Think about the order of things.
scare_mouse() // ... vsync() blit(...) // ... unscare_mouse()
So, you hide the mouse, and then execute vsync, which waits (potentially a long time) for a vertical refresh, and only then you show it again. This means the mouse stays hidden for the whole time of the wait.
Instead, reorder the calls so that the mouse is hidden for the shortest interval neccessary:
class buffering{ //... void render() { vsync(); scare_mouse(); blit(buffer,screen,0,0,0,0,SCREEN_W,SCREEN_H); unscare_mouse(); }; };
That might help, but I'm not sure at that point - I haven't used Allegro's built-in mouse handling for a long while.
And on a side note: What's with the bitmap vector in the buffering class?
From your comments, I take it you're trying to implement some sort of garbage collection scheme for the bitmaps you load on-the-fly...
I'd suggest you implement a resource handler and put that in a dedicated class.
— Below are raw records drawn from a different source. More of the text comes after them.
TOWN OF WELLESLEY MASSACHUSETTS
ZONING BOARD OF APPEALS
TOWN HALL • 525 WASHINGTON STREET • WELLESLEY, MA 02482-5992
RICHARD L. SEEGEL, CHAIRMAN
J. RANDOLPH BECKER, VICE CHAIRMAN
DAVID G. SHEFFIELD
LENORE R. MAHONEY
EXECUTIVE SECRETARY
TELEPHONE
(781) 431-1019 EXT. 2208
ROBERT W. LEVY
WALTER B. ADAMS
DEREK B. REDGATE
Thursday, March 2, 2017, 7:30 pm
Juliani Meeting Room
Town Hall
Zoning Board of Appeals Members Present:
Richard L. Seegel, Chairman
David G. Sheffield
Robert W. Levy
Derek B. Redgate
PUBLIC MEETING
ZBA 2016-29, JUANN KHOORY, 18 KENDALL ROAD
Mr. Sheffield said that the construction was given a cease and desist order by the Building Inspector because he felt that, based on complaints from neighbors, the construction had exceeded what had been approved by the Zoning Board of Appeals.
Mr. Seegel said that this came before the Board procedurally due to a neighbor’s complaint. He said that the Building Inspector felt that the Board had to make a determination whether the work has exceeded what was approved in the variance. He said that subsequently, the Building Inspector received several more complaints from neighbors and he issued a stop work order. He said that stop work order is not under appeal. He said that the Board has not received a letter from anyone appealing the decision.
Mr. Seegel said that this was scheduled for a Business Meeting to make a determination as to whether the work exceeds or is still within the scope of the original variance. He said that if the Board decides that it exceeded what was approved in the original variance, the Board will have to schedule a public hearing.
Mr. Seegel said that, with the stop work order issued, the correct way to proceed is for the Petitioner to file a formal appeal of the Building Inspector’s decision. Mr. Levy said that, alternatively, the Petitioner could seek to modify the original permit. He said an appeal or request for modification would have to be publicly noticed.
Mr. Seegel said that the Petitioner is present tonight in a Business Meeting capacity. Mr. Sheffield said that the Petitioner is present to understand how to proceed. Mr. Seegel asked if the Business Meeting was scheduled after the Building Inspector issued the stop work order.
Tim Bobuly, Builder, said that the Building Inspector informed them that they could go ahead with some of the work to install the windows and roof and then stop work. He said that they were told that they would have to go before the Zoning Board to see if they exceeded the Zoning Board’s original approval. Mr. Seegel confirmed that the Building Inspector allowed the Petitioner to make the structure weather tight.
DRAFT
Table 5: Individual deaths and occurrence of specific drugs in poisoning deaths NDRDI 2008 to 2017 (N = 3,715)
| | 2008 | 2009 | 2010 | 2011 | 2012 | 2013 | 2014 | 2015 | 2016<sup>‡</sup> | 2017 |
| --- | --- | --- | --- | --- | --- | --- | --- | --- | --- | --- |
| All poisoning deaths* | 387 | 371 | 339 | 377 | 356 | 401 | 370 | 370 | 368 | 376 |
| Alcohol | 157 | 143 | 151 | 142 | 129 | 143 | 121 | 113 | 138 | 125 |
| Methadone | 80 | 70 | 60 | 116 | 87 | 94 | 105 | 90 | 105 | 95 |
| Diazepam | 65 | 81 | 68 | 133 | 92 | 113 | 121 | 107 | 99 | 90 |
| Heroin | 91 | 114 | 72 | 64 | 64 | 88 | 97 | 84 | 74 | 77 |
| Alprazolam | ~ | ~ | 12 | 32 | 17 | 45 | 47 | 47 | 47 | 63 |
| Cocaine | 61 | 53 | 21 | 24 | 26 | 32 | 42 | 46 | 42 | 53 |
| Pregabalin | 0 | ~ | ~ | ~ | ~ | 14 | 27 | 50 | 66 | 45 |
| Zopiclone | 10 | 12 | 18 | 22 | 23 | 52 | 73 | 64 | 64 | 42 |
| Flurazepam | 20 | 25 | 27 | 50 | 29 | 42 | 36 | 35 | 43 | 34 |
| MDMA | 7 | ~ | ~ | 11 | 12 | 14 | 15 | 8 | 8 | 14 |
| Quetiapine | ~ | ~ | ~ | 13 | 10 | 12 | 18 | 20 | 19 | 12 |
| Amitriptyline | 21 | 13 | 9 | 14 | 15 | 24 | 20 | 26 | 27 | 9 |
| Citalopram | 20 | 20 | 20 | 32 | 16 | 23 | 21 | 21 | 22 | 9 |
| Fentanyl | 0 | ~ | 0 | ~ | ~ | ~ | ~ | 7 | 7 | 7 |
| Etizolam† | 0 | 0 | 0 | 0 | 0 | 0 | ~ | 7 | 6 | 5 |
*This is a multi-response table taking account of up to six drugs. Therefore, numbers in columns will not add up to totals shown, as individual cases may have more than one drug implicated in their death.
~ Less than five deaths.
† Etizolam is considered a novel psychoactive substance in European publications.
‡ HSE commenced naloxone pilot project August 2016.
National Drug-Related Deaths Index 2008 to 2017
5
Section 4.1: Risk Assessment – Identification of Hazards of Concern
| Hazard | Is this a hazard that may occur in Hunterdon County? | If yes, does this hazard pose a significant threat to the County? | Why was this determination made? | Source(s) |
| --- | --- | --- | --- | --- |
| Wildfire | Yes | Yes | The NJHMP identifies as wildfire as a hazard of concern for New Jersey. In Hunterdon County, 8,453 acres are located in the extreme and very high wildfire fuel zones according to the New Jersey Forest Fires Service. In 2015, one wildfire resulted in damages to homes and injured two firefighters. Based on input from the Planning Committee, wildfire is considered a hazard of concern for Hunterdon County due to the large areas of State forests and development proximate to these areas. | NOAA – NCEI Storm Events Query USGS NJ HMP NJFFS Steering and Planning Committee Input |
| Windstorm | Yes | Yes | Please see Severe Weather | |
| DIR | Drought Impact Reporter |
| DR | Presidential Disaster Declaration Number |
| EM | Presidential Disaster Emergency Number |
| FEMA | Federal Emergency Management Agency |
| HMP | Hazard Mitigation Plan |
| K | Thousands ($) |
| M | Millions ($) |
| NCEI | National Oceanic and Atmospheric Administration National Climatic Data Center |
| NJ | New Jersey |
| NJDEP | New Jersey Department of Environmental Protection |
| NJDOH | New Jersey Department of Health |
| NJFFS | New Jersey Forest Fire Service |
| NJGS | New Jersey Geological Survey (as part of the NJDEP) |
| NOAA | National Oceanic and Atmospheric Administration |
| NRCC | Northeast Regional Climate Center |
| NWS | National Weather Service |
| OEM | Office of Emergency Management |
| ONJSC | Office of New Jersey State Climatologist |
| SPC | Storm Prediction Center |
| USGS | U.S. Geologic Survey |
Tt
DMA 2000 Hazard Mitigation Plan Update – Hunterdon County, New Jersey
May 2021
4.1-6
It can be as simple as loading an entire datafile and return the correct bitmap when asked to. More sophisticated approaches will allow for dynamic loading (load on demand), loading and unloading multiple datafiles, etc. But for now I'd say keep it at load_datafile at startup and unload_datafile when done.